Vorgegebener Text =>

Bei manchen, wie der 1935 eingeweihten Martin-Luther-Gedächtnis-Kirche in Berlin-Mariendorf, floss die nationalsozialistische Ideologie sichtbar in Architektur und Innenausstattung ein. Der von Heinrich Mekelburger gestaltete Triumphbogen der Kirche besteht aus rund 800 Reliefplatten, auf denen 36 Motive abgebildet sind, darunter das Emblem der Nationalsozialistischen Volkswohlfahrt und ein Hakenkreuz im Strahlenkranz. Das Kanzelrelief von Hermann Möller zeigt die Bergpredigt als deutsches Ereignis: Neben der Christusfigur sind ein Wehrmachtssoldat, ein SA-Mann, ein Hitlerjunge und eine „deutsche Mutter“ mit Kinderschar zu sehen.
Die Stiftung Topographie des Terrors weist mit dieser Ausstellung im Jahr der Luther-Feierlichkeiten darauf hin, wie anfällig der deutsche Kulturprotestantismus für die autoritären, antimodernen, nationalistischen, völkischen, rassistischen und antisemitischen Ideologien seiner Zeit war. In den „Richtlinien“ der Deutschen Christen hieß es, sie sähen in „Rasse, Volkstum und Nation uns von Gott geschenkte und anvertraute Lebensordnungen“. Sie traten der „Rassenvermischung“ entgegen und betrachteten die Judenmission als „Eingangstor fremden Blutes in unseren Volkskörper“. Rassismus ging vor Nächstenliebe, die Zehn Gebote wurden von einigen als jüdisch abgelehnt.

Arbeitsauftrag 1 =>
Gib den Text über Kirche und NS-Ideologie von „Bei manchen, wie“ bis „Kinderschar zu sehen.“ noch einmal wieder und tausche dabei „Triumphbogen“ gegen „Chorbogen“ aus.
Arbeitsauftrag 2 =>
Bitte setze den Text über Kirche und NS-Ideologie nach seinem letzten Satz fort.

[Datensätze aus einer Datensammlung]
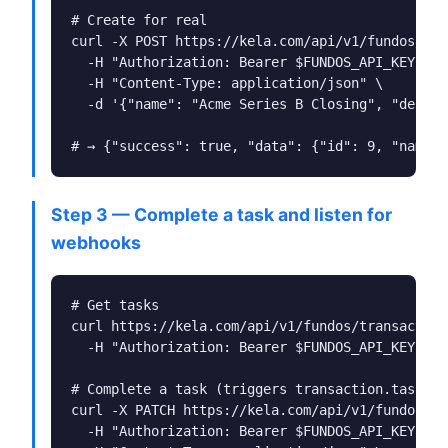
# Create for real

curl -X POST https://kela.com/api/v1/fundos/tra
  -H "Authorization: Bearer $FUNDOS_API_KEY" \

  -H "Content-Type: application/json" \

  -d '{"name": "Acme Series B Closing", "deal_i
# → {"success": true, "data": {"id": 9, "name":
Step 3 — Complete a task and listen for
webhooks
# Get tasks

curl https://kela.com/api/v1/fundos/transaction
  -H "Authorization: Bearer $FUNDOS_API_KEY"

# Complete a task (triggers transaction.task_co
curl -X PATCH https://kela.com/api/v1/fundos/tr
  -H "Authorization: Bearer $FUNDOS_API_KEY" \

...

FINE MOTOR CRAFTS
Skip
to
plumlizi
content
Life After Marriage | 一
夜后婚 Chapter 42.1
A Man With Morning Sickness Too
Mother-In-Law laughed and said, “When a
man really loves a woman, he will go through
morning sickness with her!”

* * *

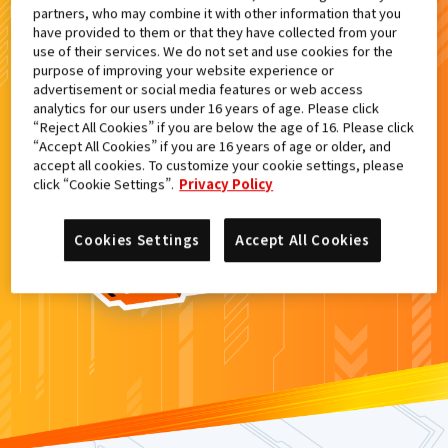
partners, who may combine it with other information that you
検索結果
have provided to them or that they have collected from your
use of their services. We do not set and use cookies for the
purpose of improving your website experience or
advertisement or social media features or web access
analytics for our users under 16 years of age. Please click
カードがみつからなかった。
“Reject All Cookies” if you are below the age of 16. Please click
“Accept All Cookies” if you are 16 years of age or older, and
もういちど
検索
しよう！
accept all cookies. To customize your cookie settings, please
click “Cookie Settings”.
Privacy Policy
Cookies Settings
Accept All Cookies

Ergebnis 1 =>
Bei manchen, wie der 1935 eingeweihten Martin-Luther-Gedächtnis-Kirche in Berlin-Mariendorf, floss die nationalsozialistische Ideologie sichtbar in Architektur und Innenausstattung ein. Der von Heinrich Mekelburger gestaltete Chorbogen der Kirche besteht aus rund 800 Reliefplatten, auf denen 36 Motive abgebildet sind, darunter das Emblem der Nationalsozialistischen Volkswohlfahrt und ein Hakenkreuz im Strahlenkranz. Das Kanzelrelief von Hermann Möller zeigt die Bergpredigt als deutsches Ereignis: Neben der Christusfigur sind ein Wehrmachtssoldat, ein SA-Mann, ein Hitlerjunge und eine „deutsche Mutter“ mit Kinderschar zu sehen.

Ergebnis 2 =>
Fromm, frei und völkisch
Zwar hatte sich Hitler anfangs noch einer christlichen Rhetorik bedient, so schrieb er etwa in „Mein Kampf“: „Indem ich mich des Juden erwehre, kämpfe ich für das Werk des Herrn.“ Doch war es das erklärte Ziel des Nationalsozialismus, dem Christentum und dessen „jüdischer Mitleidsmoral“ so schnell wie möglich jeglichen schädlichen Einfluss auf das „Volk“ zu verwehren.
In einem Beitrag im Katalog zur Ausstellung zeigt Hartmut Lehmann, dass die protestantische Begeisterung für einen urdeutschen, antisemitisch denkenden Luther weit zurückreichte: Bereits 1883, als im Deutschen Reich Luthers 400. Geburtstag gefeiert wurde, habe in keiner Publikation zu diesem Anlass der Hinweis auf Luthers Bedeutung für die Nation gefehlt. Heinrich von Treitschke war der größte Fan eines germanischen Luthers, dem die Deutschen angeblich verdankten, „zugleich fromm und frei“ empfinden zu können.
Luther besaß laut Treitschke einen urdeutschen Charakter: „Nur ein Mann, in dessen Adern die ungebändigte Naturgewalt des deutschen Trotzes kocht, konnte so Vermessenes wagen.“ An Treitschkes völkischem Germanenkitsch, an der Gestalt Luthers exemplifiziert, konnte sich die SS ein Beispiel nehmen: „Aus den tiefen Augen dieses urwüchsigen deutschen Bauernsohnes blitzte der alte Heldenmut der Germanen, der die Welt nicht flieht, sondern sie zu beherrschen sucht durch die Macht des sittlichen Willens.“
‚Überall Luthers Worte...’ – Martin Luther im Nationalsozialismus, Topographie des Terrors, Niederkirchnerstraße 8, Berlin-Kreuzberg, bis 5. November 2017, Eintritt frei.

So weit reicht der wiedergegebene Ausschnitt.